Module 6: Correlation and Regression Flashcards
Simpson’s Paradox
A counterintuitive situation in which a trend in different groups of data disappears or reverses when the groups are combined.
coordinate plane
A tool for graphing consisting of a horizontal x-axis and a vertical y-axis.
simple linear regression
The prediction of one response variable’s value from one or more explanatory variables’ value when there is a linear relationship between the two variables.
sampling frame
The list of all people or things that may be included in the statistical study.
significance level
The p-value cutoff for statistical significance. Any p-value below the set significance level is considered statistically significant.
cluster sample
Similar to stratified sample, but researchers select entire chunks or clusters of the population to obtain the study sample.
observational study
The researcher observes if there is an association between variables. There is no treatment or control group.
significant difference
A measurable difference between two groups or samples that reflects a real difference, rather than the difference being by chance.
correlation
An observed relationship between two quantitative variables. While this is most commonly a linear relationship, it does not need to be. Note that observing a relationship does NOT imply that there is a meaningful causal link between the variables.
p-value
The probability that a result was caused by chance.
regression analysis
A statistical analysis tool that quantifies the relationship between a response variable and one or more explanatory variables.
sampling method
The technique used to select people within the sampling frame.
causal relationship
A relationship between two variables that can be classified as cause-and-effect.
representative sample
A subset of the population with similar characteristics to the entire population.
population
All subjects in the study which have the characteristics being evaluated.
slope-intercept form
A common format for the equation of a line: y = mx + b, where m is the slope and b is the y-intercept.
voluntary sample
Researchers invite everyone in the sampling frame to participate. Individuals who voluntarily respond comprise the study sample.
scatterplot
A graph that uses dots on a coordinate plane to show the relationship between variables.
lurking variable
A variable that is not included in an analysis but that is related to two (or more) other associated variables which were analyzed.
hypothesis test
A statistical test that tells us whether a result is significant.
sample
The subset of the study population that is being studied.
linear interpolation
Estimation using the linear regression equation in between known data points.
correlation coefficient
A measure of the linear relationship between two attributes. The numerical value demonstrates how closely the attributes vary together.
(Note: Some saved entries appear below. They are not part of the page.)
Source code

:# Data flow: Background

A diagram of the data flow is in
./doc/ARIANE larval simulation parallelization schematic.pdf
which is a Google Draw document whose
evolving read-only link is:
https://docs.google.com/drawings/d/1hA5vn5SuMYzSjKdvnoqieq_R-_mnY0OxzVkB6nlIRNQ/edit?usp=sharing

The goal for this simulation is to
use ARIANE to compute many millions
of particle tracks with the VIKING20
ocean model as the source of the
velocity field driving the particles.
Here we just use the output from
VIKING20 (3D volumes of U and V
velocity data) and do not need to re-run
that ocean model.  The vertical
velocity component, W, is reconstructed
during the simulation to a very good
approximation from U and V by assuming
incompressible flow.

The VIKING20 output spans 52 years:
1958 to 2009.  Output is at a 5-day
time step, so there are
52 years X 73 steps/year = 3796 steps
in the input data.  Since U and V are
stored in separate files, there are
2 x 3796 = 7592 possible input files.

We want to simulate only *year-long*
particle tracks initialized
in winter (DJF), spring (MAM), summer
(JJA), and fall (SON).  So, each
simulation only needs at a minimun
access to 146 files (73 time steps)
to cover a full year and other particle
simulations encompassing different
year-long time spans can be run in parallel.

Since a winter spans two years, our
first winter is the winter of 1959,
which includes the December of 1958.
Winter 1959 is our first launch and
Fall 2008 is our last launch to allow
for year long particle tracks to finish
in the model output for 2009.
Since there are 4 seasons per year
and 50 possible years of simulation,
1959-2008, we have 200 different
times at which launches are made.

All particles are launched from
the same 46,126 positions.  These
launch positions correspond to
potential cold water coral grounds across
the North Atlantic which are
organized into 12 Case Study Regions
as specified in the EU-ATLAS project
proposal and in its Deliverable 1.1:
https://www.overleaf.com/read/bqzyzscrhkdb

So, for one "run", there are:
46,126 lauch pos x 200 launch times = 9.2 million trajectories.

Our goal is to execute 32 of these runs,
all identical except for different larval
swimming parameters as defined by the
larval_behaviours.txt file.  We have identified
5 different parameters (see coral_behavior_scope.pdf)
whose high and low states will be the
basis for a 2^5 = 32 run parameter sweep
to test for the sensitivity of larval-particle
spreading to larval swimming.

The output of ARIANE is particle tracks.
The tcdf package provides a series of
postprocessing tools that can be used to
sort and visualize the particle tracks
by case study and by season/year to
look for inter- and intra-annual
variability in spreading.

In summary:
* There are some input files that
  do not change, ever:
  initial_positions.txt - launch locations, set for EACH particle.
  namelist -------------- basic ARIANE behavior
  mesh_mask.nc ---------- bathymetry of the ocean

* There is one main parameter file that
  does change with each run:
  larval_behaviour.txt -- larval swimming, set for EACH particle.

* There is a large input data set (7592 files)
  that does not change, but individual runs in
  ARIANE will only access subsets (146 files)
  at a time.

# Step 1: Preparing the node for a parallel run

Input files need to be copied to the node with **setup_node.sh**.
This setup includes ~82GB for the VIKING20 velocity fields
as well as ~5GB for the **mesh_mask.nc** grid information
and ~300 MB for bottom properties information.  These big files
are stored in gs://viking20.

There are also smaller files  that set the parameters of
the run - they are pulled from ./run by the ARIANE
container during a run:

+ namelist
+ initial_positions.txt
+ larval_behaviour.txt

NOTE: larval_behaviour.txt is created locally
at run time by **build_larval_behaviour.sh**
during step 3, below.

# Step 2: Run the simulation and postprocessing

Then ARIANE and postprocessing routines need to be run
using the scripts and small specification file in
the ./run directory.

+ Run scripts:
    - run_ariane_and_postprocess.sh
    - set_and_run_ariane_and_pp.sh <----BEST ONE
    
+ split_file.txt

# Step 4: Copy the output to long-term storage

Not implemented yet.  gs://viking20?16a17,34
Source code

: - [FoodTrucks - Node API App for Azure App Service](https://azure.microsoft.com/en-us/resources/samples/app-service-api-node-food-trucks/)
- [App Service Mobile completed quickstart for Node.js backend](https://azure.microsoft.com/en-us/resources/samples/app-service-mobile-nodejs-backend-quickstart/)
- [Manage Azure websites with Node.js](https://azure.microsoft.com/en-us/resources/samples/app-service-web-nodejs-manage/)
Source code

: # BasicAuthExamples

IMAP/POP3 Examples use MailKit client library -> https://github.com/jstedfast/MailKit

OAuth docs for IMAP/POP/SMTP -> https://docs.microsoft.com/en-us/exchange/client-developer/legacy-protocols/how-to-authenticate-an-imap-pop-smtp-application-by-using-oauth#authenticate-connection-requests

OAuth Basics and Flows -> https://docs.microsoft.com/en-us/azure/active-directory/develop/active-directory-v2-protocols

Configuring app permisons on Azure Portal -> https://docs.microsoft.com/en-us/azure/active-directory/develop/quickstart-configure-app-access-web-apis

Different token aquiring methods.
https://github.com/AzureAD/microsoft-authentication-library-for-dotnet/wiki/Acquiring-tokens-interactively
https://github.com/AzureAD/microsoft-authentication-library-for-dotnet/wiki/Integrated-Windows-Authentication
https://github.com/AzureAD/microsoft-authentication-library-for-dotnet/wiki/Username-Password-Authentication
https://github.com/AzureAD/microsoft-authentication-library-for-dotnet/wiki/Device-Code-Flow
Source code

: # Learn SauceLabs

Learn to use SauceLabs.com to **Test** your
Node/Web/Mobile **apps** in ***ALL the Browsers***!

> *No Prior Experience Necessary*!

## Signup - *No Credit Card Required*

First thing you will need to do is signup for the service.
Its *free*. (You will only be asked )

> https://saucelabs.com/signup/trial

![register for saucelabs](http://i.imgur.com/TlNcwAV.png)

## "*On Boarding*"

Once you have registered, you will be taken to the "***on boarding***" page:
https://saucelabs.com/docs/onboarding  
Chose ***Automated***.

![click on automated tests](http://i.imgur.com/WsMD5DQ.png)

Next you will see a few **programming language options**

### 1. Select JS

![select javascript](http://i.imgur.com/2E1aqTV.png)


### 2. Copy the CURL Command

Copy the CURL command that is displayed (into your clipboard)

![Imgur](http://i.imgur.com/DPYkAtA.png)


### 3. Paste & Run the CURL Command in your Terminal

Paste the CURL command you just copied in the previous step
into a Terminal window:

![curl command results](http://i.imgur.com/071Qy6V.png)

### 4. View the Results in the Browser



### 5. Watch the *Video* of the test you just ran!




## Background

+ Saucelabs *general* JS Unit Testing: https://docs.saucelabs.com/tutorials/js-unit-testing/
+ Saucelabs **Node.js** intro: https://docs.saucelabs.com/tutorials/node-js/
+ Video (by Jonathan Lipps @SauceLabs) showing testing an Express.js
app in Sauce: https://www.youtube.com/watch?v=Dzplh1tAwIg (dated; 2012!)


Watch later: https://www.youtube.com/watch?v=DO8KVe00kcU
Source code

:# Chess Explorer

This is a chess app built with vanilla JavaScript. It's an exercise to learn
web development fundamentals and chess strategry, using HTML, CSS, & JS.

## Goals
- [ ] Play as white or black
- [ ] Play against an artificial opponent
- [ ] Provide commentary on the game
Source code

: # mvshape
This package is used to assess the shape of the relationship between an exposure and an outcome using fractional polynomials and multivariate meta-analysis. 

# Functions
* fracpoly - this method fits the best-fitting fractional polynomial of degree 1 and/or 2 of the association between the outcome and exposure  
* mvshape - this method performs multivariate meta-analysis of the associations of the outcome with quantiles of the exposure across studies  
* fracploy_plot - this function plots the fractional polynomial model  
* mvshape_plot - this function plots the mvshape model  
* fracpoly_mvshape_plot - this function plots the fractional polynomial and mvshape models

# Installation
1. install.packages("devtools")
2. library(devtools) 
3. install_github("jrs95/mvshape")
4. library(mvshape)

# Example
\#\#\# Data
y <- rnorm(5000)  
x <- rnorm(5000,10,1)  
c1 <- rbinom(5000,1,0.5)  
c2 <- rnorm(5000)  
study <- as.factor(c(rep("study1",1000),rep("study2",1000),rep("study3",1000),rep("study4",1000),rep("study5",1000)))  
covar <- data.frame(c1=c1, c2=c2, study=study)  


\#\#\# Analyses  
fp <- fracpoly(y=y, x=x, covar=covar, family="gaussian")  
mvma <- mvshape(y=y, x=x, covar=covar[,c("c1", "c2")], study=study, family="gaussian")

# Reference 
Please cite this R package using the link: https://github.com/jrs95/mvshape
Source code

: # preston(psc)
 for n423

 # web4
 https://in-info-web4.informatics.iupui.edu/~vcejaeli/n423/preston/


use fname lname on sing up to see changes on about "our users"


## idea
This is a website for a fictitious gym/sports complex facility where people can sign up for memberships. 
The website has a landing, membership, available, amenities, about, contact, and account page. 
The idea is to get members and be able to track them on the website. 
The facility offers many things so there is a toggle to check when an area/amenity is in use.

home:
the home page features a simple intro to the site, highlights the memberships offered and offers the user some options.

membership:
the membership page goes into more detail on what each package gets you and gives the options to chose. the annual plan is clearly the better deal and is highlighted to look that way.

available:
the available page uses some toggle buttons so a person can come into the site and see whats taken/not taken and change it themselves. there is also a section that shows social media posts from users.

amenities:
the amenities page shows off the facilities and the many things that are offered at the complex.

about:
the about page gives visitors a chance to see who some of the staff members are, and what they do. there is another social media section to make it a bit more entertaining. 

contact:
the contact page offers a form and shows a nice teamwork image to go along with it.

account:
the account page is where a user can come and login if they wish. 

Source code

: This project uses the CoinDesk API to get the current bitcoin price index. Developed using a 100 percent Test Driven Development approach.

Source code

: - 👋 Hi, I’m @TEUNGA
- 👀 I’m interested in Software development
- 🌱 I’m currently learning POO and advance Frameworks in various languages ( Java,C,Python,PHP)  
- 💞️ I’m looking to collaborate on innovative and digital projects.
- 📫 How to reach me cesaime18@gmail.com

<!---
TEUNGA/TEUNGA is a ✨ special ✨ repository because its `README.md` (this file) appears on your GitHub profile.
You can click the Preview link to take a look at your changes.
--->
Correlation coefficients near -1 and +1 have strong linear correlation, while a correlation coefficient near 0 has weak (or no) linear correlation.
least squares
A technique for finding the regression line.
positive correlation
A linear relationship between two quantitative variables in which the dependent variable increases as the independent variable increases.
regression line
The line of best fit to show the relationship between variables, the one that minimizes distance from each data point to the line.
association
A pattern or relationship between two variables.
experimental study
The researcher applies a treatment to one group and no treatment (or placebo) to a control group, to determine if there is causation between variables.
extrapolate
Using information from a data set to make predictions about data outside of the original set.
causation
A relationship of cause and effect between two or more variables.
regression equation
An equation used to model the relationship between the response and explanatory variables in a regression.
linear extrapolation
Estimation using the linear regression equation is made outside known data points.
degree
The largest exponent in a mathematical expression or equation.
statistically significant
The presumption that a given result or relationship is caused by more than just random chance.
negative correlation
A linear relationship between two quantitative variables in which the dependent variable increases as the independent variable decreases.